Really hoping someone can shed some light on this.

A few weeks ago my Gal suddenly boiled up on a trip back from gatwick. GOt it towed and took it to garage next day. The car had a replacement head fitted last xmas. When they were poking round they noticed the water pump wasn't changed, so they did that and the stat, and all was well for a couple of weeks. Then the same thing happened. As I wasn't far from home I decided to wait till it cooled off then drive it home rather than waiting for another tow. On the way home all was fine. Took it back to garage, let them have it for two days, couldn't find anything wrong. Same thing has happened a couple of times. It boils up at any random time, could be first thing after warming up, could be after a day of motorway driving, I leave it to cool, let any pressure out of the system, top up any lost coolant, and all is well again.

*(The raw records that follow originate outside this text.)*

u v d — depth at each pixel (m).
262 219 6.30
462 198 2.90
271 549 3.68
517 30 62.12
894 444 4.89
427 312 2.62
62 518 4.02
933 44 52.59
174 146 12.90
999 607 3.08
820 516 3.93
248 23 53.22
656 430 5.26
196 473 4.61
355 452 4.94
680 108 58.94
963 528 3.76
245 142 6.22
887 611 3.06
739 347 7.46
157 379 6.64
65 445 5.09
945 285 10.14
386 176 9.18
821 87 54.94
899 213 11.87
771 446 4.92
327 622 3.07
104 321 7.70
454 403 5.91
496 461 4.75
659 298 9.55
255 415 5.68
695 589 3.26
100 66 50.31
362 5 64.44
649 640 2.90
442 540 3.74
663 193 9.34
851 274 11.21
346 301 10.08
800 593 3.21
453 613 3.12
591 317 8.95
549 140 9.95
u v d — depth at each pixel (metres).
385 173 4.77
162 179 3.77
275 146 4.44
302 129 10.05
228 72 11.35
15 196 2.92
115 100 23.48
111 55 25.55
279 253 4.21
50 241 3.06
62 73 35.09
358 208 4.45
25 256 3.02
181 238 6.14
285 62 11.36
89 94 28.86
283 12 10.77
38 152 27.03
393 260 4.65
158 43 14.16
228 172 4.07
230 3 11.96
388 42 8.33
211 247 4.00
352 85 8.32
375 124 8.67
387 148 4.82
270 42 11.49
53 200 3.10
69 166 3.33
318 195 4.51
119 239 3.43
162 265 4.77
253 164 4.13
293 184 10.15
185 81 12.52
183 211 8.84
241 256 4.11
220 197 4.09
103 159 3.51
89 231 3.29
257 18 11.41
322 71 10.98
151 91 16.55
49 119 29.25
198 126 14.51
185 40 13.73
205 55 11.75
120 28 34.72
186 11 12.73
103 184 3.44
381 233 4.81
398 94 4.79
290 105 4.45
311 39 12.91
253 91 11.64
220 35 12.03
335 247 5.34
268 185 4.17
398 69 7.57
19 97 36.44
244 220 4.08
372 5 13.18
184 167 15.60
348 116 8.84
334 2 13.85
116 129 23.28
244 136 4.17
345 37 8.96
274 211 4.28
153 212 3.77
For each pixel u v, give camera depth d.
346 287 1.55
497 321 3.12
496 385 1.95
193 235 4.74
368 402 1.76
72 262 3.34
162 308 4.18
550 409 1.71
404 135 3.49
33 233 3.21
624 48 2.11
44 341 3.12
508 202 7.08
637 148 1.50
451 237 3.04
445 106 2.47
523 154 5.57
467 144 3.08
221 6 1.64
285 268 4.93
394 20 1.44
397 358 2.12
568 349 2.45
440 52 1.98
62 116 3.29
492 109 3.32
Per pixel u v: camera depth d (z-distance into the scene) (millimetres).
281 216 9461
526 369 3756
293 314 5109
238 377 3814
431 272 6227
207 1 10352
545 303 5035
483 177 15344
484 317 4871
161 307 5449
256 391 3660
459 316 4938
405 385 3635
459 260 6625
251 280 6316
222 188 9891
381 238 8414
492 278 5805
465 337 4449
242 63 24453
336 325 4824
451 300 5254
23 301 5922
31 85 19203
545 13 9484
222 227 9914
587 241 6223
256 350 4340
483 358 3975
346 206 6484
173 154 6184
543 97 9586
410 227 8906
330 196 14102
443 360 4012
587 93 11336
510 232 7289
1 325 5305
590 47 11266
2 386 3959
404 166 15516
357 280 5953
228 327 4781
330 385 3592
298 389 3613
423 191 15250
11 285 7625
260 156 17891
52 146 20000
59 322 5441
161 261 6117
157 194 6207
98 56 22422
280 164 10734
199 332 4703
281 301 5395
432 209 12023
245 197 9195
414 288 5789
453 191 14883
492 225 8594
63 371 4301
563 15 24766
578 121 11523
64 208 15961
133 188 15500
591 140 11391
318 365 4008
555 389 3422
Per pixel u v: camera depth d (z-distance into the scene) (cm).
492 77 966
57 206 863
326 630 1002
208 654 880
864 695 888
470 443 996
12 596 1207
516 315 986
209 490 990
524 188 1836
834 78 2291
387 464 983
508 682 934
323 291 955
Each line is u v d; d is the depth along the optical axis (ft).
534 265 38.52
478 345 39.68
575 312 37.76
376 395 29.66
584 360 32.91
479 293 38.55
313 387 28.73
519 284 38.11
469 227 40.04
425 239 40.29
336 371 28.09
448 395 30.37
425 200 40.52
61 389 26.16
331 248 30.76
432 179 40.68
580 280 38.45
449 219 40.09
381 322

I'm worried its the head again but would it not just overheat every time i ran it? Can anyone possibly think what could cause such a random fault?

 

Cheers

Paul

Posted (edited)

Paul,

I had a frontera TD that did exactly the same same senario as you head gasket and water pump then later random overheat it was the Rad that was silted up i.e the muck at the bottom of the rad stays put 95% of the time then when you go over a bump it dislodges and blocks up a couple of cooler pipes this creates an air lock and BINGO overheat, New Rad never happened again :D , Also you can get the garage to do a test with the indicator flud which will indictate if the headgasket is 'weeping'

Edited by Amarok
Posted
Well, it didn't! Boiled over again within half an hour of me getting it back. So far its had a new water pump, stat, radiator, the head/block has been tested and came back ok. THis is really odd. Garage are now thinking it could be a crack in the header tank that opens when it gets hot, or a hose breaking down internally and causing random blockages.
Posted

Paul

Try removing the small pipe connected to the top of the water bottle, remove the filler cap and direct the hose into the filler (you may need to extend the hose) run the engine at 2000rpm and observe the end of the pipe, a stream of coolant should be ejected back into the bottle.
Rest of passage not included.